Canada’s Prime Minister Mark Carney has extended a somewhat unusual invitation to Mexico’s President Claudia Sheinbaum to attend the Group of Seven meeting later this month in Kananaskis, Alberta. Mexico has been a G-7 guest before, but is far from a regular at the annual confab.
The Carney outreach to Ms. Sheinbaum looks like a Canadian attempt to double-team President Trump on trade. It isn’t a bad idea. The U.S.-Mexico-Canada Agreement is up for review in 2026, and now’s a good time for the smaller partners, who are crucial to American competitiveness globally, to lay down some markers.
Yet Ms. Sheinbaum has hesitated to accept. Perhaps she senses the possibility that her presence with like-minded leaders on trade will backfire, further provoking a frustrated Tariff Man. Witness his reaction to the May 28 U.S. Court of International Trade ruling against his use of the International Emergency Economic Powers Act, or IEEPA, to impose tariffs. Two days after that decision he threw a hissy fit, doubling U.S. tariffs on steel and aluminum imports to 50%.
On the other hand the TACO trade narrative is gaining currency. That stands for “Trump always chickens out.” In the early months of his second administration he seemed to relish the power to declare high tariffs unilaterally. He could make countries bend the knee—or, as he said, kiss a part of his anatomy—for relief. Now he’s learning it was an illusion. He doesn’t even hold most of the cards in his bid to close the U.S. economy and make everything at home.
This isn’t because U.S. law limits the executive use of tariffs. It’s because the pain caused by higher duties is rippling across America and hurting him politically.
The higher steel tariffs weren’t yet in effect when Pete Hoekstra, the U.S. ambassador to Canada, gave a June 3 speech at the Empire Club in Toronto suggesting the U.S. was close to healing the relationship with its northern neighbor. Shortly thereafter the Toronto Sun cited unnamed sources saying a trade deal between the two sides is “imminent,” presumably to walk back, in some measure, the tariffs on Canadian steel and aluminum as well as the 25% tariffs on non-U.S. content of autos. In return Canada is expected to do something about its retaliatory tariffs, though Mr. Carney said Friday that Canada will take its time. Speculation is running hot that a deal with Mexico is also in the works, though it hasn’t retaliated.
If Mr. Trump is looking for a tariff off-ramp for North America, it isn’t out of magnanimity or respect for the USMCA, which he negotiated and signed. His tariffs are tax increases that firms or consumers have to eat in what until now has been a highly integrated continental economy. Narrowing profit margins, reduced competitiveness, higher household bills and fewer job openings aren’t good for his constituents.

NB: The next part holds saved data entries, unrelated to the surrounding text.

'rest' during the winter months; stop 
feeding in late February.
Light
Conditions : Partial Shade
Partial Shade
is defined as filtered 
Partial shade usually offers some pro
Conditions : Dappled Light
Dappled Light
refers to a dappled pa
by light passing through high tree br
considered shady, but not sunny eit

Canadian retaliation has already cost U.S. exporters. U.S. exports to Canada subject to auto retaliation declined by 53% year over year in April, and U.S. exports subject to IEEPA retaliation declined by 13%, according to Dan Anthony at the Trade Partnership Worldwide in Washington. But retaliation is far from the biggest problem.
The Commerce Department says Canada sold $7.8 billion in steel to the U.S. in 2024, making it the largest single steel supplier to the U.S. That same year, the International Trade Commission says, Canada imported $5.36 billion in steel from the U.S. Like all trade, these were voluntary exchanges in the interest of wealth creation. According to international-trade lawyer Lewis Leibowitz in Washington, Canada specializes in flat-rolled steel products used by U.S. manufacturers in things like autos, trucks, containers, construction and capital machinery. In particular, U.S. customers demand Canadian thin-gauge steel sheet for such applications as carports and garage doors. This thin-gauge material doesn’t offer the same profit margins as heavier-gauge steel, so the U.S. hasn’t been interested in producing it.
Trump tariffs burden U.S. manufacturing. Excluding steel from China, U.S. importers paid roughly $524 million in steel tariffs in March and April 2025, according to Mr. Anthony. Canadian steel faced the most at $107 million and finished far ahead of second place Brazilian steel, generating $45 million in tariffs.
In 2020 researchers at Harvard and the University of California, Davis found roughly 1,000 new jobs in the production of new steel 20 months after the 2018 tariffs but around 75,000 fewer manufacturing jobs “attributable” to the tariffs by mid-2019.
Mr. Trump doesn’t even have the support of the United Steelworkers for his tariff insanity. Its president, David McCall, released an April 2 statement applauding a bipartisan Senate resolution calling to reverse the 25% tariffs on imports from Canada. Mr. McCall called the Trump duties “needless” and “harmful to workers on both sides of the border.”
That’s not a good look for an administration that bills itself as pro-worker. Maybe Mr. Carney should serve tacos in Kananaskis.